実は何年か前から、在韓米軍の司令官と在韓米大使館、韓国軍の幹部を年、四回くらい、日本に連れてきている。そして、キャンプ座間や普天間などの基地を回り、ブリーフィングしている。このプログラムを実施しているのは、日韓の協力が何よりも必要である、とアメリカ側が認識しているためである。
原発事故、責任逃れの菅政権
福島第一原発事故発生後、一週間ぐらい、当時の菅首相は、これは東京電力の問題で政府の問題ではない、と言っていた。米側のタスクフォースの調整役として日本の民主党政権の対応に接してみて強く感じたのは、日本の政府は一貫して責任をとりたがらなかった。事故はもちろん東電の責任もあるが、国の問題である。一企業や一電力会社が対応できる問題でないことは明白ではないか。一週間ぐらい何も動いていなかった、とさえ言える。

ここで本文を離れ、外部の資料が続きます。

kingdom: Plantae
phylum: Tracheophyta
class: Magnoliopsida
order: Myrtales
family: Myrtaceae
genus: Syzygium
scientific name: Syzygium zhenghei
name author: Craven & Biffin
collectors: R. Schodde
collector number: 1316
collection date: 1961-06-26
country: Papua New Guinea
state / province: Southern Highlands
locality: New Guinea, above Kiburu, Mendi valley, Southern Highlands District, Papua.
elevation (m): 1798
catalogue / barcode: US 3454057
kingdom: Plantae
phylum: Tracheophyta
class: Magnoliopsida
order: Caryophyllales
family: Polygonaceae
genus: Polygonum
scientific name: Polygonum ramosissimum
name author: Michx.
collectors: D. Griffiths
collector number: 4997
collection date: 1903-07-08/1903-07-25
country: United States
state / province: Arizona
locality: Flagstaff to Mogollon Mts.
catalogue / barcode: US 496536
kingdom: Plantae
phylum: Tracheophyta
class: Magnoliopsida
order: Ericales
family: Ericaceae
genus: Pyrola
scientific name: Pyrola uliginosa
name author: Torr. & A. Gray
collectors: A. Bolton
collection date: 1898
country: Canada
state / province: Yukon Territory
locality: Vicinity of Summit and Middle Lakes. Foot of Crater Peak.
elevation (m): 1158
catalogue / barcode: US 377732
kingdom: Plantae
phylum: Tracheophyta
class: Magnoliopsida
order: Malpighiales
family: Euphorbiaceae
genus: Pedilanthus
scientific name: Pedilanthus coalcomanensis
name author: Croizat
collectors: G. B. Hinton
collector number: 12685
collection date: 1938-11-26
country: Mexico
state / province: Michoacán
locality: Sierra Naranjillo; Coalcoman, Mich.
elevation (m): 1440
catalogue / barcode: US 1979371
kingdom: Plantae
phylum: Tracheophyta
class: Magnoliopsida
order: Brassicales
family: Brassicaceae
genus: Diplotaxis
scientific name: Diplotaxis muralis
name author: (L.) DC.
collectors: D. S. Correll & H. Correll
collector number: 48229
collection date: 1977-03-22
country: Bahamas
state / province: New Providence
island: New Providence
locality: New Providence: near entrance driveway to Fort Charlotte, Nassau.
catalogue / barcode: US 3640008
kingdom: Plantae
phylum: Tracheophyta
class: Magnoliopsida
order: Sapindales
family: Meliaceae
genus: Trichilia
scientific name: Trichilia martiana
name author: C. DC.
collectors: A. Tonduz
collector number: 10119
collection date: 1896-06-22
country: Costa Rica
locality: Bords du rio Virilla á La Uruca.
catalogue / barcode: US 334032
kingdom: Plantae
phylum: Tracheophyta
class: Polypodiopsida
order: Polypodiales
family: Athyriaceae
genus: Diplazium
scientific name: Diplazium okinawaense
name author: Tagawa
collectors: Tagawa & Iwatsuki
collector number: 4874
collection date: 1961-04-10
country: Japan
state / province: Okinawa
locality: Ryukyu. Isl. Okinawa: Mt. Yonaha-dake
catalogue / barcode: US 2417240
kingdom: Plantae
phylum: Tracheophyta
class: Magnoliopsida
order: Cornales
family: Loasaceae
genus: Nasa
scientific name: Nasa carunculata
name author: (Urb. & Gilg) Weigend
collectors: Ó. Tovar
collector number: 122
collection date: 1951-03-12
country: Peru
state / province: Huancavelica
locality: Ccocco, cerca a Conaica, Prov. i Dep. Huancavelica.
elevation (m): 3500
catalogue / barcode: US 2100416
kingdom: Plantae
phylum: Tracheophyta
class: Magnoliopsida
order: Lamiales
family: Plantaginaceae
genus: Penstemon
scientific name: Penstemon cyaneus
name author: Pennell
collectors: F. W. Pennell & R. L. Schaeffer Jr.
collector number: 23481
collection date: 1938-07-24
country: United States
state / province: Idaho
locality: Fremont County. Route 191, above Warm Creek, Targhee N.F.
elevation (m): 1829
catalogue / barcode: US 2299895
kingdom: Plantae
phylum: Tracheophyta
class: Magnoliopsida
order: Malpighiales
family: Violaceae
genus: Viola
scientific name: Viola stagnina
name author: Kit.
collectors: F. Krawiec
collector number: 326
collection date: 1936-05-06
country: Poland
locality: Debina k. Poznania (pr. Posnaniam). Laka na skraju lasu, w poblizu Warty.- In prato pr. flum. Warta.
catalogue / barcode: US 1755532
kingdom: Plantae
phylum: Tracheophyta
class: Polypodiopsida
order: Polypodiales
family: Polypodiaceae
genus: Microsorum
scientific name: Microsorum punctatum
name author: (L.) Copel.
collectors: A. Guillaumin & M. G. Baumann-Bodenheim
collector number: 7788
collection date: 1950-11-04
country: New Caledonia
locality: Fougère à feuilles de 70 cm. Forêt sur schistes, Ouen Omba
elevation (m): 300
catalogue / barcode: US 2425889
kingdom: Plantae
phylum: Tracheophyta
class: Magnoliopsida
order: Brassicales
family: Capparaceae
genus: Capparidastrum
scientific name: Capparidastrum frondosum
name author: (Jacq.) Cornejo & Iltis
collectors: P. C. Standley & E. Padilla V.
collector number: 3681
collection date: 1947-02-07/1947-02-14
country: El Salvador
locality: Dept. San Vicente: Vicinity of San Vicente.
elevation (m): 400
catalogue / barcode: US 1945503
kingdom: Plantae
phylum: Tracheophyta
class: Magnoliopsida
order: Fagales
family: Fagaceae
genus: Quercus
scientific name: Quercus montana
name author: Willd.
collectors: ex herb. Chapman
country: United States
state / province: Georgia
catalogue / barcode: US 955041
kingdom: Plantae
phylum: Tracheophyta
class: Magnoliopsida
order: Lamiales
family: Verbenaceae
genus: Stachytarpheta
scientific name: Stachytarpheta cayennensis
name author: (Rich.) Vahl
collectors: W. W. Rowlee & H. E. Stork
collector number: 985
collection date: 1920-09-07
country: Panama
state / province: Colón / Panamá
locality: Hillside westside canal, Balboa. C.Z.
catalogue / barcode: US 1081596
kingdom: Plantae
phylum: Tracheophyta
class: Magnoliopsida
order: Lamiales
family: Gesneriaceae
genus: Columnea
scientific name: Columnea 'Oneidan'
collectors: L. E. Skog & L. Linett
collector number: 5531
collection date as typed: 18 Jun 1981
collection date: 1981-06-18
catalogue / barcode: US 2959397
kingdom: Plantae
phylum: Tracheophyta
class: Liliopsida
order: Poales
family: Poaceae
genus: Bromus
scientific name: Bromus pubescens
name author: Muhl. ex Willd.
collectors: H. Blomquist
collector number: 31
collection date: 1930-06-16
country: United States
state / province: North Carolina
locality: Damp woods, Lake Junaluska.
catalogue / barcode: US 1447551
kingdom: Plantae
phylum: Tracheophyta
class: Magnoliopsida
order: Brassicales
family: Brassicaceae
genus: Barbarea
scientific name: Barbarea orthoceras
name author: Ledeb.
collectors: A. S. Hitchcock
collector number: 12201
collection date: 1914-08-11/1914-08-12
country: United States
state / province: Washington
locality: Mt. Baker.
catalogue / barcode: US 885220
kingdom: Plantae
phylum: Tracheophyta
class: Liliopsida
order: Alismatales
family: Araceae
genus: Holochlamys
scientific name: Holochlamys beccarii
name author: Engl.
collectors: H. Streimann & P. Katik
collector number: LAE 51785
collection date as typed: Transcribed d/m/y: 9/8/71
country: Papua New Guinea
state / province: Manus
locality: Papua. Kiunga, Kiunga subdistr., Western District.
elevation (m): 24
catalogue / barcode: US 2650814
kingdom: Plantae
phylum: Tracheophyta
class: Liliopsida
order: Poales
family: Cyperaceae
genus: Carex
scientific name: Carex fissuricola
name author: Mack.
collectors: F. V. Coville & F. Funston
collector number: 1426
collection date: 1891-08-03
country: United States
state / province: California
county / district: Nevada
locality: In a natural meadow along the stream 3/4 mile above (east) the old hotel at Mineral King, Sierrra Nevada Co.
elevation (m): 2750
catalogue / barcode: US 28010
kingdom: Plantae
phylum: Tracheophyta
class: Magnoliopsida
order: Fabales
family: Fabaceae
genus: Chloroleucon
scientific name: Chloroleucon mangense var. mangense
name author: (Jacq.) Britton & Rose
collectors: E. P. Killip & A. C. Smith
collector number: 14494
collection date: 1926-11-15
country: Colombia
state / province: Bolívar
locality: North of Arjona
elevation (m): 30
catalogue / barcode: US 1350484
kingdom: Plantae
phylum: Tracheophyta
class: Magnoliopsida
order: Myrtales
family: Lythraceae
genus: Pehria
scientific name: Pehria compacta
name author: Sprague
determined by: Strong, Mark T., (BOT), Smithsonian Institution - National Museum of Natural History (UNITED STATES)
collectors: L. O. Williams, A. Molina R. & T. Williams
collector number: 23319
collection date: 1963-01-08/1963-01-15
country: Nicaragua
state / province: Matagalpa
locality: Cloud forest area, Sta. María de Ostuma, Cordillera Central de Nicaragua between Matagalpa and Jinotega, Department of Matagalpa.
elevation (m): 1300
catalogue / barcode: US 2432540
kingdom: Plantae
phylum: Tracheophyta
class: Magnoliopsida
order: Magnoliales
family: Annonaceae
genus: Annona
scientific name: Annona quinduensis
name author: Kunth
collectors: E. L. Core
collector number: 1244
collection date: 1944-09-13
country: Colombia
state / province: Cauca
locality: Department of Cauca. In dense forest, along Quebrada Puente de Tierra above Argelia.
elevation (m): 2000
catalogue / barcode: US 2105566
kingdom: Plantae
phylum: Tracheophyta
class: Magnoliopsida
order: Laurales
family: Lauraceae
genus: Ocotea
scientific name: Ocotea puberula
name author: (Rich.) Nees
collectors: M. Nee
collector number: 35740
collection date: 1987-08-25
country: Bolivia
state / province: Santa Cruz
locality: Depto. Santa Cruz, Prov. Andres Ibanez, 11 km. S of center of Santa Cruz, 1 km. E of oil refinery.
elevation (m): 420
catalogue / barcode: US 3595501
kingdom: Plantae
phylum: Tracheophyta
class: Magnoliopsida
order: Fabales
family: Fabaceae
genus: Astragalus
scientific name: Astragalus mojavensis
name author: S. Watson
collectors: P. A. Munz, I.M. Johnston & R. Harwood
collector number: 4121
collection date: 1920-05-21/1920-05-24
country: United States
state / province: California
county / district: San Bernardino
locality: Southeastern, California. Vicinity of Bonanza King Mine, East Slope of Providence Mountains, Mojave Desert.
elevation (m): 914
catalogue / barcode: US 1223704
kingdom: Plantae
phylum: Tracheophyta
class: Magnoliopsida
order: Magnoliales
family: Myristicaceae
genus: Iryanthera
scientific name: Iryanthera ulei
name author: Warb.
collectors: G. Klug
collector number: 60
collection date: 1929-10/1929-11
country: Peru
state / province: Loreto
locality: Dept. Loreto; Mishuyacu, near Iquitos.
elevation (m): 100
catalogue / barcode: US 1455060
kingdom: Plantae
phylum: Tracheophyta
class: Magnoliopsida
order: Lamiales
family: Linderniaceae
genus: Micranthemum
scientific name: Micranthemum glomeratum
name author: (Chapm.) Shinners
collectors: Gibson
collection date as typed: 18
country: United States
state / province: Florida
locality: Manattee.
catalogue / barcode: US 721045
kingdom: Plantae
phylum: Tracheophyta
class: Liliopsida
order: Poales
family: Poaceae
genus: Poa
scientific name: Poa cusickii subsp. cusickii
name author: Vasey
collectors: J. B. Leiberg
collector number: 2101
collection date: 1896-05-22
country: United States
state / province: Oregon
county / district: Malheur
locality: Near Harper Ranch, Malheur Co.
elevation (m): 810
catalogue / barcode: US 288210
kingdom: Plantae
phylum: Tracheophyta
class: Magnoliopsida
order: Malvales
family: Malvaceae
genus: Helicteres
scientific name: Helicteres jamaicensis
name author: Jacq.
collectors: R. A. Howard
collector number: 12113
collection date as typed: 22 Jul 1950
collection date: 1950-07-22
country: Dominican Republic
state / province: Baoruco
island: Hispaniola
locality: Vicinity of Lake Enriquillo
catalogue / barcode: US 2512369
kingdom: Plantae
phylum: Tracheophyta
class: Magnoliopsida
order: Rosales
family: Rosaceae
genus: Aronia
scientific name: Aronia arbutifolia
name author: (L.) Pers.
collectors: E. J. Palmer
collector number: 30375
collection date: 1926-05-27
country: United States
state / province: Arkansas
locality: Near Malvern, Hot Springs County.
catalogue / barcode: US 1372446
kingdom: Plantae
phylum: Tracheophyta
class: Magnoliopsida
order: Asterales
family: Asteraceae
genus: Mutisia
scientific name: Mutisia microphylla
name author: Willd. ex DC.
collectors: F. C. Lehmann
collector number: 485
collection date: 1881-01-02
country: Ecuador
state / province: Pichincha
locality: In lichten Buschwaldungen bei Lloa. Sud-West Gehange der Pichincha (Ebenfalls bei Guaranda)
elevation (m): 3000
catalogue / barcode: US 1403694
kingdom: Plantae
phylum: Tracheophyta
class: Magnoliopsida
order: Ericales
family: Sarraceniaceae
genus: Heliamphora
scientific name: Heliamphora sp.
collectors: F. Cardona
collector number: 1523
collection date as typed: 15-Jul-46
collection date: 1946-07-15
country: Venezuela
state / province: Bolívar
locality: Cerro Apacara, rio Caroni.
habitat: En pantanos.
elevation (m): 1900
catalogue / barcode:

このためアメリカ側が自国民を全員避難させる準備を始めて、やっと菅政権も動き出した。残念ながら、ここでも外圧がないと、動かなかった。私が菅首相に直接話した時は、「あなたは首相で、国の代表だから責任を逃れることは出来ない。その責任を背負いたくないなら辞めるべきだ」とさえ言うことになった。
しかし、今また東電まかせになっているようだ。福島第一原発をどのように処理するかは、戦略的な問題だ。菅首相はやめる前に「脱原発」と簡単に言ってのけたが、再生可能なエネルギーへの転換は「言うは易し、行うは難し」だ。現実的な諸条件を考えると、原発を捨てるわけにはいかないだろう。ただ、原子力への信頼性がなくなる、という問題が起きてしまった。それを取り返すには、本当に独立性のある原子力規制機関が必要である。規制機関を環境省に置くということだけでは十分ではない、と思う。